Wer hatte die Idee zur Nudelmanufaktur?
Erika: Die Idee entstand eigentlich aus einer Notlage heraus. Ich hatte damals Legehennen, aber kleinere Eier wurden von den Händlern nicht angenommen. Um die Eier sinnvoll zu verwerten, begann ich vor über 25 Jahren mit einer kleinen Tischmaschine, Nudeln zu erzeugen. Daraus entwickelte sich nach und nach unsere Nudelmanufaktur, in der die ganze Familie mithilft, mit inzwischen über 100 verschiedenen Nudelsorten.

Welche Produkte erzeugen Sie neben Nudeln und Eiern?
Erika: Unsere Produktpalette ist wirklich vielfältig. Neben Nudeln und Eiern erzeugen wir Pestos, Honigmüsli und Nudelgeschenkkörbe. Wir experimentieren gerne mit verschiedenen Teigen, etwa aus Dinkel oder Urkorn, und verfeinern sie mit Gemüsepulver. Seit letztem Jahr haben wir Reisnudeln wieder im Programm – inspiriert durch manche Foodblogger und aufgrund der Kundennachfrage. Außerdem führen wir in unserem Genusshofladen auch Milchprodukte von Bauern aus der Umgebung sowie regionales Gemüse.

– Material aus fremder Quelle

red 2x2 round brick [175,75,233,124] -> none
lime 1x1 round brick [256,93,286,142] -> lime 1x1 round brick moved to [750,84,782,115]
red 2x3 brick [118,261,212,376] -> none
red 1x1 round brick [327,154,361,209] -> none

Am Biohof Harrer schließt sich der Kreis von der Ernte am Feld und der Versorgung der Legehennen über die Wertschöpfung bis hin zum Verkauf direkt ab Hof. Wie erfahren Sie Wertschätzung für Ihre Arbeit?
Erika: Wenn unsere Kunden die Qualität und den Geschmack unserer Produkte schätzen und erkennen, dass es keine Industrieware ist, macht uns das sehr stolz. Viele sind begeistert, vor allem, wenn sie die Geschichten hinter den Produkten hören. Der persönliche Kontakt macht viel aus. Uns ist die Wertschätzung von Mensch, Tier und Natur enorm wichtig, und das möchten wir auch unseren Kunden vermitteln.

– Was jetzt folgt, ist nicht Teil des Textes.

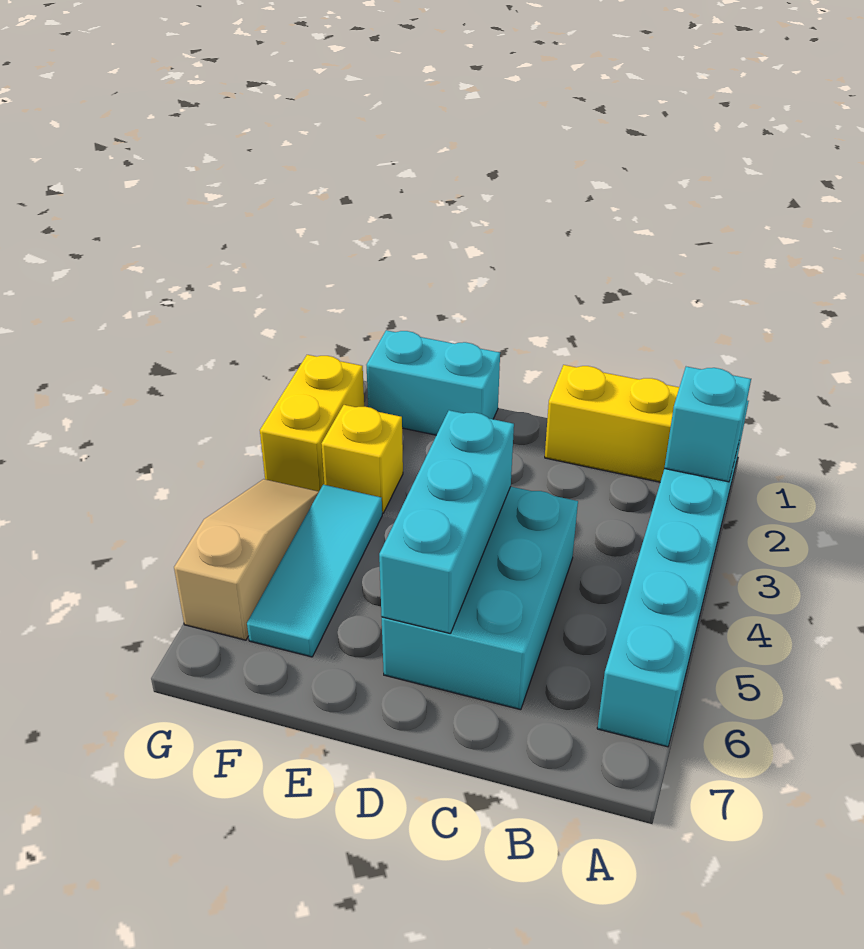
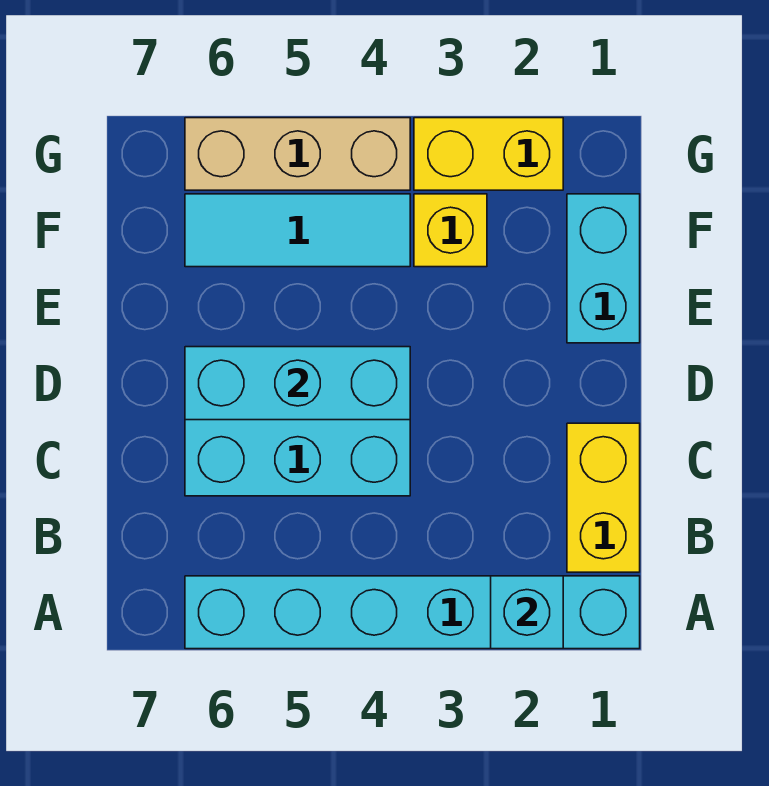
tan 1x3 slope [174,479,319,640] -> tan 1x3 brick [185,118,410,190]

Was war ausschlaggebend für Ihre Partnerschaft mit dem „Genussland Oberösterreich“?
Erika: Die gegenseitige Unterstützung, die gemeinsamen Vertriebswege und die Möglichkeit, unsere Produkte auf Messen zu präsentieren, haben uns von Anfang an sehr geholfen. Als Direktvermarkter könnten wir das alles alleine gar nicht stemmen.

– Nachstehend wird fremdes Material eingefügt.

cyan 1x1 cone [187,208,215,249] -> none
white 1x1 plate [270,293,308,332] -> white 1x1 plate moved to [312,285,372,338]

Wo und wie sind die Nudeln und anderen Erzeugnisse erhältlich?
Magdalena: Unser „Schmeggs Genusshofladen“ in Meggenhofen, den es seit zwei Jahren gibt, ist von Montag bis Samstag von 7 bis 19 Uhr in Selbstbedienung geöffnet. Der Laden an der Außenseite des Vierkanthofes ist von der Straße aus direkt zugänglich. Am Freitagnachmittag und Samstagvormittag sind wir selbst vor Ort und kommen gerne mit unseren Kunden ins Gespräch. Außerdem beliefern wir ausgewählte Geschäfte, Hofläden und Märkte in Oberösterreich.

Wer wird den Betrieb in die Zukunft führen?
Magdalena: Ich bin mit Leidenschaft dabei und möchte den Betrieb genauso erfolgreich weiterführen, wie er jetzt läuft. Es ist ein Herzensprojekt, das ich mit Freude in die Zukunft führen möchte.